The Fish Ohio Canoe Club made a trip over the Memorial day weekend to the Allegheny River. good float, great people and some nice fish caught. here are some pics


----------



## iceberg (Dec 27, 2004)

sweet thats some awesome country and great fishing!


----------



## ohiojmj (Apr 16, 2004)

Where did you put in and take out? Nice fish and scenery!


----------



## crittergitter (Jun 9, 2005)

Looks like you got into some good fishing over there. Nice pictures. I haven't made that trip yet, but I might do it next year. There's a RiverSmallies rodeo over there this weekend. The Buckeye Rodeo is next weekend 6/11 - 6/14.


----------



## bkr43050 (Apr 5, 2004)

That looks like an awesome time and those aare some beautiful pictures of the scenery. It looks like that part of the river could be waded? I love wet wading for smallies and would enjoy taking a trip there some day.


----------



## ohiojmj (Apr 16, 2004)

Plenty of wading water on the Allegheny below Warren and south! I fished that region from canoe last september and waded across entire river at a couple different campsites....boulders and rounded rocks everywhere. Locals with minnows were outfishing me and my cranks for smallmouths .


----------



## bkr43050 (Apr 5, 2004)

ohiojmj said:


> Plenty of wading water on the Allegheny below Warren and south! I fished that region from canoe last september and waded across entire river at a couple different campsites....boulders and rounded rocks everywhere. Locals with minnows were outfishing me and my cranks for smallmouths .
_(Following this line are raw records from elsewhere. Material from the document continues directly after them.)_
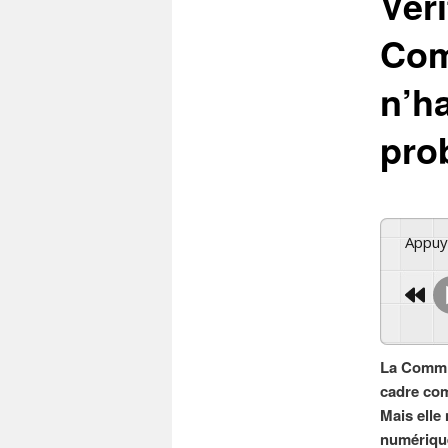
Véri
Com
n’h
pro
Appu
La Commis
cadre com
Mais elle 
numérique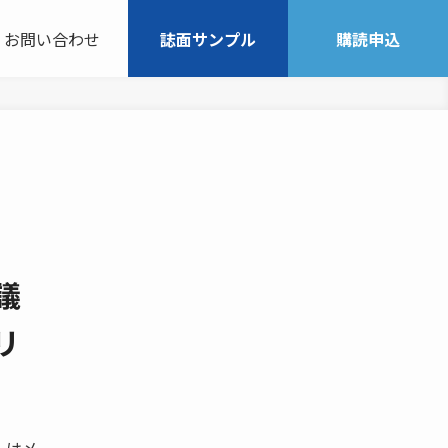
お問い合わせ
誌面サンプル
購読申込
議
リ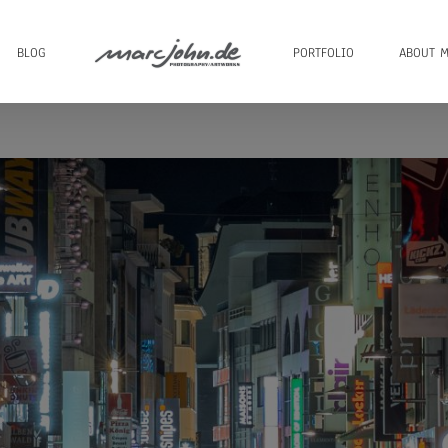
BLOG
PORTFOLIO
ABOUT M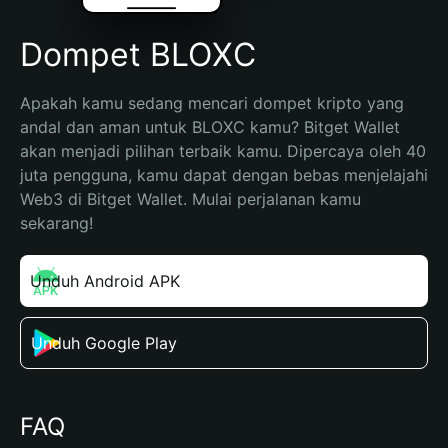
Dompet BLOXC
Apakah kamu sedang mencari dompet kripto yang 
andal dan aman untuk BLOXC kamu? Bitget Wallet 
akan menjadi pilihan terbaik kamu. Dipercaya oleh 40 
juta pengguna, kamu dapat dengan bebas menjelajahi 
Web3 di Bitget Wallet. Mulai perjalanan kamu 
sekarang!
Unduh Android APK
Unduh Google Play
FAQ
There aren't many days where a minnow drifted along will not outfish the artificial baits from my experience. But if the fish are hungry there are plenty of fish to be had by other methods.

Now I am getting the itch to do a little bit of river smallie fishing.


----------



## jonnyspeed (Mar 11, 2007)

Nice guys! Looks like I need to join the club and bring my Kayak!


----------



## sauguy (Apr 8, 2004)

ohiojmj said:


> Where did you put in and take out? Nice fish and scenery!


we put in at 2 different places, a place called Dotters eddy, floated to Emlenton and then Emlenton to Parker. Emlenton is near I-80.

jonnyspeed, you are welcome as are anyone else to join us on our floats. we will be going to the Allegheny again later this year.


----------